◆ Input data:
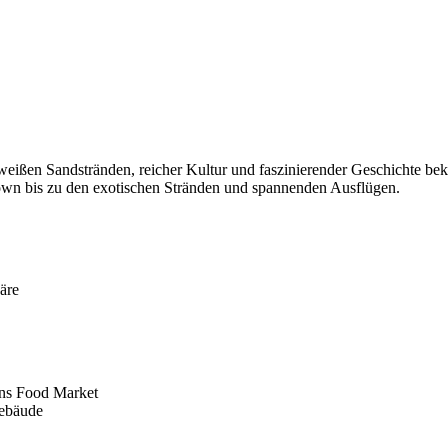
weißen Sandstränden, reicher Kultur und faszinierender Geschichte bekan
 Town bis zu den exotischen Stränden und spannenden Ausflügen.
äre
ens Food Market
Gebäude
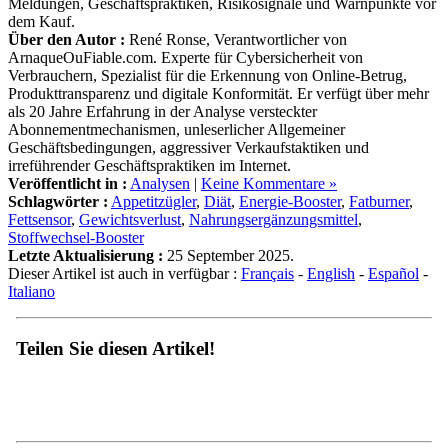
Meldungen, Geschäftspraktiken, Risikosignale und Warnpunkte vor
dem Kauf.
Über den Autor :
René Ronse, Verantwortlicher von
ArnaqueOuFiable.com. Experte für Cybersicherheit von
Verbrauchern, Spezialist für die Erkennung von Online-Betrug,
Produkttransparenz und digitale Konformität. Er verfügt über mehr
als 20 Jahre Erfahrung in der Analyse versteckter
Abonnementmechanismen, unleserlicher Allgemeiner
Geschäftsbedingungen, aggressiver Verkaufstaktiken und
irreführender Geschäftspraktiken im Internet.
Veröffentlicht in :
Analysen
|
Keine Kommentare »
Schlagwörter :
Appetitzügler
,
Diät
,
Energie-Booster
,
Fatburner
,
Fettsensor
,
Gewichtsverlust
,
Nahrungsergänzungsmittel
,
Stoffwechsel-Booster
Letzte Aktualisierung :
25 September 2025.
Dieser Artikel ist auch in verfügbar :
Français
-
English
-
Español
-
Italiano
Teilen Sie diesen Artikel!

◆ What the task asks:
Exactly and only the lines from the top of the records down to the line containing "Produkttransparenz und digitale" should be transcribed, please, without the pictures.

◆ Result of this task:
weißen Sandstränden, reicher Kultur und faszinierender Geschichte bekan
 Town bis zu den exotischen Stränden und spannenden Ausflügen.
äre
ens Food Market
Gebäude
Meldungen, Geschäftspraktiken, Risikosignale und Warnpunkte vor
dem Kauf.
Über den Autor :
René Ronse, Verantwortlicher von
ArnaqueOuFiable.com. Experte für Cybersicherheit von
Verbrauchern, Spezialist für die Erkennung von Online-Betrug,
Produkttransparenz und digitale Konformität. Er verfügt über mehr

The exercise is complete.